> _課題内容_
• A. 出典の文章のうち、「矢口真里】・・・・・(前文略」から「ペットみたいな。(以下略)」」までを一字一句変えずに再掲しなさい。
• B. 出典の文章で、パート割を身体的能力で決めたほうがよいとされているのはなぜか。一〜三文で説明しなさい。

> _出典_
»»
声帯

つんく♂さんが全メンバーの声帯写真とにらめっこしながらパート割を決めているというのは有名な話ですが、分割ユニットでのパート割にはその成果が顕著に現れていると思います。つんく♂さんは理系出身か文系出身かは知りませんが(私と同じ母校だったりします。彼が留年を何回かしていれば大学構内ですれ違っている可能性もあるんですw)プロデュースに関しては理系チックな方法だなって思いますね。あれだけ人数がいるのですから感情論やインスピレーションに支配されるよりも身体的能力で決定したほうが確かに仕事はスムーズでしょうね。パート割が少なかったメンバーの不平不満も論理的にねじ伏せることが可能ですからw
今回のさくら新曲について少し考えてみました
モーニング娘。×つんく♂』より一部抜粋

矢口真里】・・・・・(前文略)「見た目から想像したとおりに、かん高い声で。でも、すごい安定感がある歌だったんですよね。保田と違うタイプで。彼女くらい正確にピッチを当ててくる歌が欲しいと思っていたんです。(---略---)僕のイメージでは、「ペニーレーン」に出てくるピッコロ・トランペットみたいな。(以下略)」
【よし澤ひとみ】・・・「飯田の声の特徴が"あ"と発音してから"あ"の音になるまでの立ち上がりの早さだとしたら。よし澤の場合は、発音してから音になるまで、ちょっと時間がかかる。でも、その"ロスタイム"が彼女の特徴なんですね。(---略---)なんだろ、マライア・キャリーがメリッと声を絞り出すときのような感じ?(以下略)」
加護亜依】・・・・・「後藤の光線系の感じに類似するポイントとしては、加護と辻なんですね。後藤を中心にして、辻加護は"上と下"の光線みたいな感じがあるんですね。(---略---)今の13人の中では、例えばニューヨークR&B的フェイクみたいな粘り気のある歌い回しのニュアンスは、加護がいちばん出せますね」
(聞き手)──"つんく♂的ニュアンス"も?
「そんな感じもあるかな。語尾をややフラットするクセとか、シンコペーション*1に少し弱いところはあるんだけど。(以下略)」
««
> _提供情報_
»»
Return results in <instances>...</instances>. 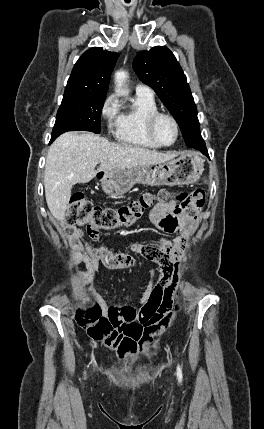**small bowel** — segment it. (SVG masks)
Masks as SVG:
<instances>
[{
  "mask_svg": "<svg viewBox=\"0 0 264 429\" xmlns=\"http://www.w3.org/2000/svg\"><path fill=\"white\" fill-rule=\"evenodd\" d=\"M149 220L159 229L179 235L173 240L161 238L152 244L134 243L131 251L145 256L159 264L160 278L153 282L154 271L149 273L144 291L142 292L138 309L131 307L134 320L130 328L123 332V339L127 344L135 346L144 353L155 335L167 330L174 322L176 313L171 310L175 287L180 278V261L183 258L192 220L180 210L174 201L156 205L150 212ZM88 235L93 240L98 234ZM66 244L73 250L71 258L83 262L86 266L85 278L90 281L89 293L95 299L99 297L95 290V279L101 265L111 269H125L134 267L136 260L127 253H116L106 246H93L78 229L65 227L63 233ZM100 307L105 314L109 308L99 300ZM128 306V305H115Z\"/></svg>",
  "mask_w": 264,
  "mask_h": 429,
  "instance_id": "small-bowel-1",
  "label": "small bowel"
}]
</instances>
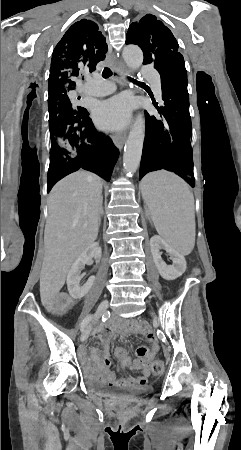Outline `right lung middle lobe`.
Listing matches in <instances>:
<instances>
[{
  "mask_svg": "<svg viewBox=\"0 0 241 450\" xmlns=\"http://www.w3.org/2000/svg\"><path fill=\"white\" fill-rule=\"evenodd\" d=\"M48 110L51 139L50 155L73 152L74 145L65 133L60 130V126L65 122L79 121L89 113L85 108L78 105L76 98L69 95L48 100Z\"/></svg>",
  "mask_w": 241,
  "mask_h": 450,
  "instance_id": "obj_1",
  "label": "right lung middle lobe"
}]
</instances>
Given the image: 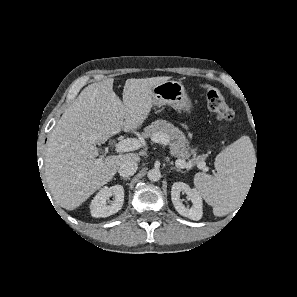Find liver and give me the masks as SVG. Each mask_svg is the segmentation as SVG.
I'll list each match as a JSON object with an SVG mask.
<instances>
[{"mask_svg":"<svg viewBox=\"0 0 297 297\" xmlns=\"http://www.w3.org/2000/svg\"><path fill=\"white\" fill-rule=\"evenodd\" d=\"M167 79H127L123 102L113 91V78L81 91L52 130L45 153L48 188L59 206L79 207L114 177L125 160H140L137 153H127L96 163V145L120 131L139 128L153 107L151 88Z\"/></svg>","mask_w":297,"mask_h":297,"instance_id":"obj_1","label":"liver"}]
</instances>
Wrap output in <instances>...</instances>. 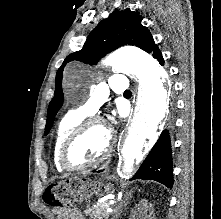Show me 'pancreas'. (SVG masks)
Returning a JSON list of instances; mask_svg holds the SVG:
<instances>
[{
  "instance_id": "obj_1",
  "label": "pancreas",
  "mask_w": 221,
  "mask_h": 219,
  "mask_svg": "<svg viewBox=\"0 0 221 219\" xmlns=\"http://www.w3.org/2000/svg\"><path fill=\"white\" fill-rule=\"evenodd\" d=\"M110 205L111 203L109 202H97L91 208L86 209L85 214L89 215L93 219H108L110 213L107 212V208H109Z\"/></svg>"
}]
</instances>
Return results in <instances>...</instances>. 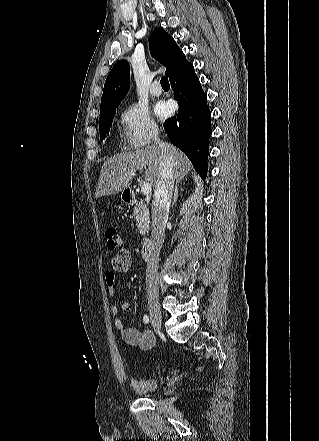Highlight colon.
I'll return each instance as SVG.
<instances>
[{
    "label": "colon",
    "instance_id": "5ec220e1",
    "mask_svg": "<svg viewBox=\"0 0 319 441\" xmlns=\"http://www.w3.org/2000/svg\"><path fill=\"white\" fill-rule=\"evenodd\" d=\"M105 236L109 250H116L123 246V239L115 228L108 227L105 230Z\"/></svg>",
    "mask_w": 319,
    "mask_h": 441
}]
</instances>
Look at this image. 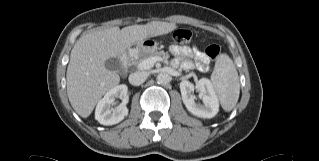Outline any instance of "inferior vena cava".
<instances>
[{
  "label": "inferior vena cava",
  "mask_w": 319,
  "mask_h": 161,
  "mask_svg": "<svg viewBox=\"0 0 319 161\" xmlns=\"http://www.w3.org/2000/svg\"><path fill=\"white\" fill-rule=\"evenodd\" d=\"M148 77V73L144 71H137L129 75V82L132 85L138 86L141 85L146 78Z\"/></svg>",
  "instance_id": "inferior-vena-cava-1"
}]
</instances>
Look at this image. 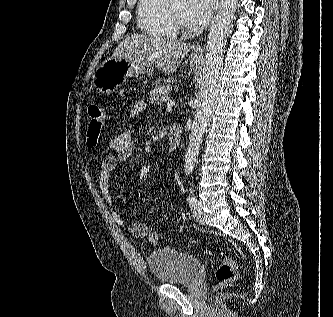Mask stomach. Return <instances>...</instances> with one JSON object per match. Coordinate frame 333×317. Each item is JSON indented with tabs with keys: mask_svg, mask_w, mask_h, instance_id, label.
Segmentation results:
<instances>
[{
	"mask_svg": "<svg viewBox=\"0 0 333 317\" xmlns=\"http://www.w3.org/2000/svg\"><path fill=\"white\" fill-rule=\"evenodd\" d=\"M147 63L142 60L111 58L102 63L93 76V85L101 93L112 94L121 86V80L128 76L138 77L146 71ZM197 63H192L195 69Z\"/></svg>",
	"mask_w": 333,
	"mask_h": 317,
	"instance_id": "obj_1",
	"label": "stomach"
}]
</instances>
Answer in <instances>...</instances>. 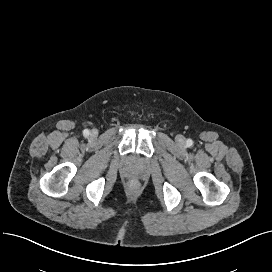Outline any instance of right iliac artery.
Listing matches in <instances>:
<instances>
[{"label":"right iliac artery","mask_w":272,"mask_h":272,"mask_svg":"<svg viewBox=\"0 0 272 272\" xmlns=\"http://www.w3.org/2000/svg\"><path fill=\"white\" fill-rule=\"evenodd\" d=\"M89 130L88 129H85L84 131H83V135L85 136V137H87L88 135H89Z\"/></svg>","instance_id":"82829eb1"}]
</instances>
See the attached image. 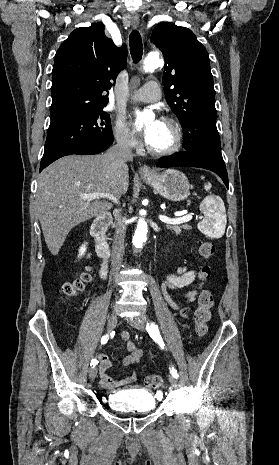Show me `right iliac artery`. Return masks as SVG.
<instances>
[{
    "instance_id": "82829eb1",
    "label": "right iliac artery",
    "mask_w": 279,
    "mask_h": 465,
    "mask_svg": "<svg viewBox=\"0 0 279 465\" xmlns=\"http://www.w3.org/2000/svg\"><path fill=\"white\" fill-rule=\"evenodd\" d=\"M114 334V332L111 333V335ZM109 339V335H104L102 338H101V344H106L107 341ZM98 364V361L96 359H92L91 361V366H96Z\"/></svg>"
}]
</instances>
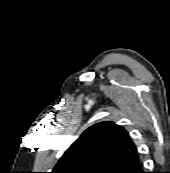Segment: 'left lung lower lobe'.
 I'll return each mask as SVG.
<instances>
[{
  "mask_svg": "<svg viewBox=\"0 0 170 173\" xmlns=\"http://www.w3.org/2000/svg\"><path fill=\"white\" fill-rule=\"evenodd\" d=\"M117 173H144V172L140 160L136 159L133 162L121 168Z\"/></svg>",
  "mask_w": 170,
  "mask_h": 173,
  "instance_id": "obj_1",
  "label": "left lung lower lobe"
}]
</instances>
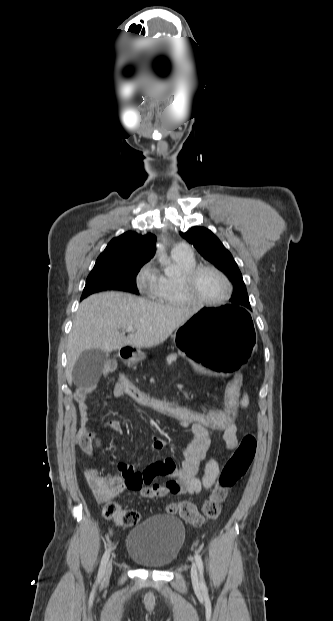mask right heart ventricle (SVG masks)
««
> _解答例_
• A.
矢口真里】・・・・・(前文略)「見た目から想像したとおりに、かん高い声で。でも、すごい安定感がある歌だったんですよね。保田と違うタイプで。彼女くらい正確にピッチを当ててくる歌が欲しいと思っていたんです。(---略---)僕のイメージでは、「ペニーレーン」に出てくるピッコロ・トランペットみたいな。(以下略)」

• B. メンバーの人数が多いので、感情論やインスピレーションに支配されるよりも、身体的能力で決めたほうが仕事がスムーズに進むからである。また、パート割が少なかったメンバーの不平不満も論理的にねじ伏せることができるからである。